Wednesday, 23 April 2025
Our two ways of thinking and the inhibition of the frontal cortex
The human brain is often described as having two main ways of thinking: one of them fast, automatic and unconscious, the other slower, more flexible and requiring conscious control. Each of them has its own benefits and drawbacks. The first—let’s call it “System 1”—is based on the sum of the habits, stereotypes and received ideas that we have acquired since childhood. System 1 doesn’t provide us with any ready-made solutions, but instead sends us down paths to possible or likely ones. In contrast, System 2, with its logical, rational thinking, is slower and more careful. It proceeds by deduction, inference and comparison. System 2 is what lets us see past our conditioning and beyond appearances.
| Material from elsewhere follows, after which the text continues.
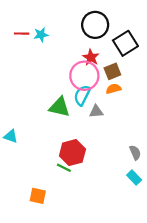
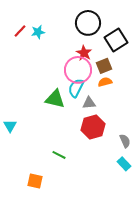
red line: (22, 34) -> (20, 31), turned -48
cyan triangle: (11, 136) -> (10, 126), turned 40
red hexagon: (72, 153) -> (93, 127), moved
But it’s really hard to apply this kind of critical thinking unless we first overcome the strong instinct to choose the first quick answer that inevitably comes to mind. Here’s a classic example: you’re on a cafeteria line, you’ve reached the desserts and you have to choose between an apple and a piece of chocolate cake. Obviously, you’re going to be very tempted by that cake, but if you have good self-control, you’ll end up taking the damn apple. You will have thus heroically resisted your instinctive attraction to sugar, which was an evolutionary advantage for your hunter-gatherer ancestors in an environment where calories were scarce, but can harm your health in today’s environment where foods with high concentrations of refined sugar are on offer everywhere.
The more general question that we may now ask ourselves as a society is whether we can collectively inhibit our instinct to consume as much as we can right away, and instead secure a pretty important longer-term benefit: a planet that can sustain life for generations to come.